I have not logged on here for a long time guys! It's because school has started, I am playing volleyball, plus I have tons more to do. 

Another reason I might not be on as much is that I have volunteered to help at my local shelter just out of town. I will be going there mostly on the weekends to help clean, groom, feed all of the dogs/horses/cats/etc. 

I have been talking to Mom about me getting a new puppy. She is very, very hesitant. I just keep giving her good reasons to why I would like to have one. 8) 

I'll talk to everyone soon!


----------



## free_sprtd (Oct 18, 2007)

hey blu!! nice to hear from you again, i just logged in after a while too . 

hope you get your puppy


----------



## NorthernMama (Mar 12, 2008)

Welcome Back -- you sure will be busy. Will you have time for a new puppy too?!
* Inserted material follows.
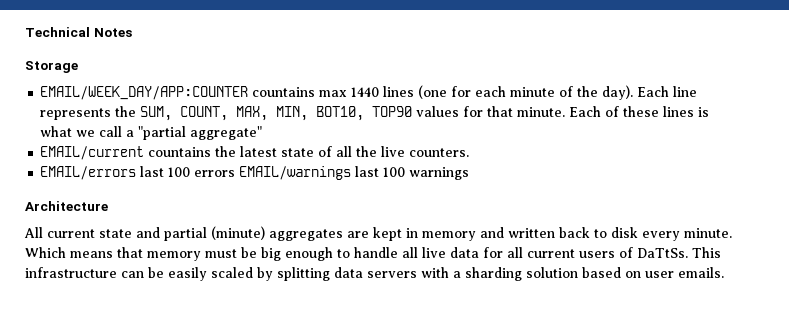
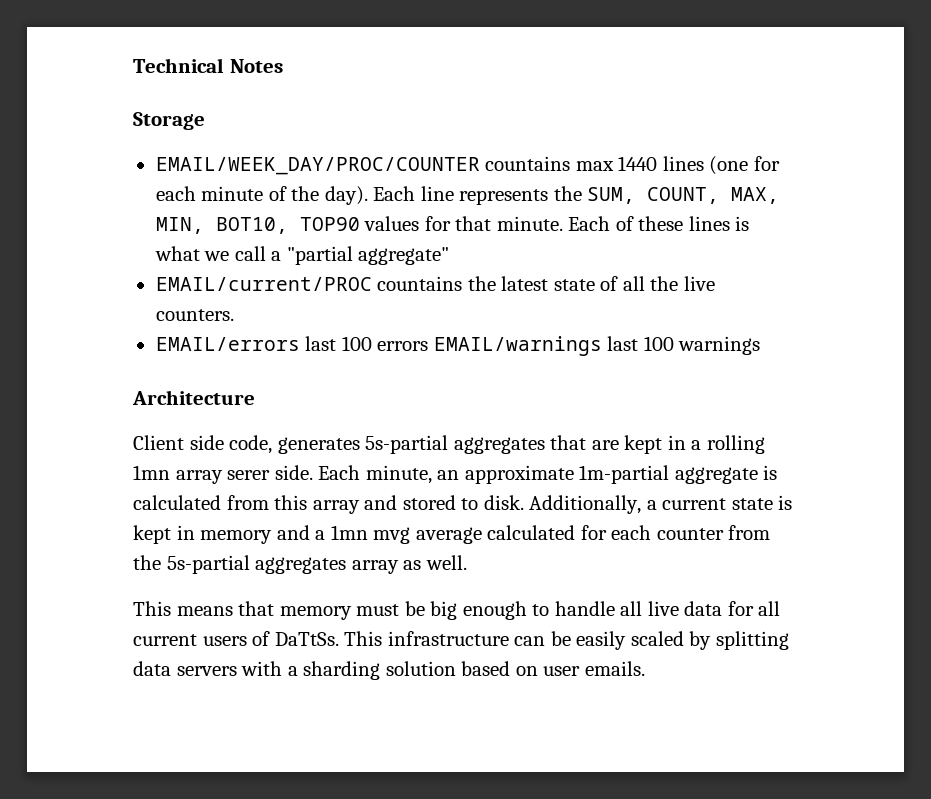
[40,86,249,100] EMAIL/WEEK_DAY/APP:COUNTER -> [155,157,480,175] EMAIL/WEEK_DAY/PROC/COUNTER
[40,146,145,160] EMAIL/current -> [155,277,372,291] EMAIL/current/PROC
[24,226,732,241] [25,247,66,258] All current state and partial (minute) aggregates are kept in memory and written back to disk every minute. Which -> [133,435,765,454] [133,465,778,484] [133,495,793,514] [133,525,771,544] [133,555,467,574] [133,601,171,616] Client side code, generates 5s-partial aggregates that are kept in a rolling 1mn array serer side. Each minute, an approximate 1m-partial aggregate is calculated from this array and stored to disk. Additionally, a current state is kept in memory and a 1mn mvg average calculated for each counter from the 5s-partial aggregates array as well. // This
I notice you have your reins *behind* your curb strap. I have mine *in front* because that way she feels the curb strap when I move the reins. Why do you have yours in front? Which is technically correct and why?


----------



## BluMagic (Sep 23, 2007)

I don't really have a reason for that. Its just how I was taught.


----------



## free_sprtd (Oct 18, 2007)

ya that's what i was taught too


----------